I am amazed at performance promotion by using contiguous data structure (std::vector) instead of linked data structures.
I often have no choice but to use bounded non-sequential index (e.g. 1,5, 10, 12 ..) for data collections. In such a situation, associative array is well-known technique as the below,
1 2 3 4 5
std::unordered_map<int, Data> dat;
dat[1]= Data();
dat[5]= Data();
// ... and so on
// and loop access to dat
When I change it into contiguous way, I can obtain dramatic speed up for (sequential) accessing each element (probably due to cache efficiency)
1 2 3 4 5 6 7 8
std::map<int, int> index;
std::vector<Data> dat;
int ind = 0;
index[1] = ind; ind++; dat.push_back(Data());
index[5] = ind; ind++; dat.push_back(Data());
// ... and so on
// and loop access to dat via index;
My question is, is there more smart way to construct bounded non-sequential index mapping to sequential index, not by std::map(or std::unordered_map) but by cheaper way (such as hash functions).

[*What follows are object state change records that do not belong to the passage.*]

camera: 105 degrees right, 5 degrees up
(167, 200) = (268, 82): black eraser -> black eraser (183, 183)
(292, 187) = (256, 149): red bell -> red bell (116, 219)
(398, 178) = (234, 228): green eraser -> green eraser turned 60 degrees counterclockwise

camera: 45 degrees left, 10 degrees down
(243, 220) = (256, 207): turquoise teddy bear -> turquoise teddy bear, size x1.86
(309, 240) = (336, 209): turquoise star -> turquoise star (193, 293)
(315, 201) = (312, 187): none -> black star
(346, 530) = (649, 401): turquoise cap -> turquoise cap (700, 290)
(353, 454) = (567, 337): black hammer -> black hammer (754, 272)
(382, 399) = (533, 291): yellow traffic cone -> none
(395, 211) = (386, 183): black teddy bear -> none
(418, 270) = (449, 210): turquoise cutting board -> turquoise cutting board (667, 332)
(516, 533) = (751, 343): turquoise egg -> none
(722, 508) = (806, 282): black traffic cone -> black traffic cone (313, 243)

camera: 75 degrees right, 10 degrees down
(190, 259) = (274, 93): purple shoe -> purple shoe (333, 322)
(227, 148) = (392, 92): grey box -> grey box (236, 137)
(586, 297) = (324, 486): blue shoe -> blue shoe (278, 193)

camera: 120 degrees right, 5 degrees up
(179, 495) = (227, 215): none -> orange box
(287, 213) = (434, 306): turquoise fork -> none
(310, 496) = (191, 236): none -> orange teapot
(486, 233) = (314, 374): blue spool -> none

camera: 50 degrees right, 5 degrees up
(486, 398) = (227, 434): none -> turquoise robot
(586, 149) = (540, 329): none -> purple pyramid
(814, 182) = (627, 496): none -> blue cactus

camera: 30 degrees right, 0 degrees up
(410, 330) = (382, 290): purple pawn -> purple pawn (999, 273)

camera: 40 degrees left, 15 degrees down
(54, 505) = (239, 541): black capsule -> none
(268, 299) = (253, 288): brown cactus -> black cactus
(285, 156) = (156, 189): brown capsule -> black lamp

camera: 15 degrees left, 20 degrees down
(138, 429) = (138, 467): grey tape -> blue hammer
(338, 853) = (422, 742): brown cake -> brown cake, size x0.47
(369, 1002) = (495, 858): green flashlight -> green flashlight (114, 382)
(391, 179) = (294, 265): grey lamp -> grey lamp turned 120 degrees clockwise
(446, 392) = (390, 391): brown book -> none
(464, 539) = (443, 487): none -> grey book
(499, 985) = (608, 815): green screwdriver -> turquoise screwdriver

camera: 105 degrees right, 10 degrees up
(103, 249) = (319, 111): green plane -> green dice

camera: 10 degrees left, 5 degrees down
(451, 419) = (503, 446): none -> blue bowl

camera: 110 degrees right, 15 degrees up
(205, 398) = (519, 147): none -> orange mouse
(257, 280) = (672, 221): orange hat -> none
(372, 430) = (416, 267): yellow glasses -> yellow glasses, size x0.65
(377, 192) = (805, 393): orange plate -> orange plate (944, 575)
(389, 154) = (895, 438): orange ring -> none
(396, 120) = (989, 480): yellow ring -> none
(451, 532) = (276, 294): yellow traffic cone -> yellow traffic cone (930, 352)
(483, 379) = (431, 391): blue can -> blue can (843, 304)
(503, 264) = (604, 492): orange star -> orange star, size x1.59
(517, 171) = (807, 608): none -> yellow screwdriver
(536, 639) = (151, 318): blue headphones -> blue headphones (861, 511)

(index range is bounded R: [min_index : max_index] (interval is irregular), R->[0,1,2,....])
Yes, it is. std::unordered_map is hash techiniques (1) hasing "key" by hash function (2) process hash table (collision check/store etc).
I wonder if my first way is to do something with unnecessary process (e.g. is hash table needed, otherwise just hash function works well? do more suitable hash table exist?).
I appologize for my ambiguous questions. But, I think this indexing problems seem common to programming. I wonder if there is more sophisticated way.
I am willing to consider the data structure, compressed sparse row (CSR) as you told.
BTW, I have noticed that some (originally) linked data structures are proposed to be represented as contiguous form, which not only save memory space, but also lead to efficient computations based on sequential & cache efficiency. But, such a contiguous form seems to entail usage limitations (e.g. size of elements is previously known, dynamic construction is inefficient, random access is inefficient, just for sequential access etc.)
I would like to be able to use them properly (with knowledge of trade-off and limitation) in case-by-case manner.
(If someone knows summary or review of such a data structure, I hope you tell me)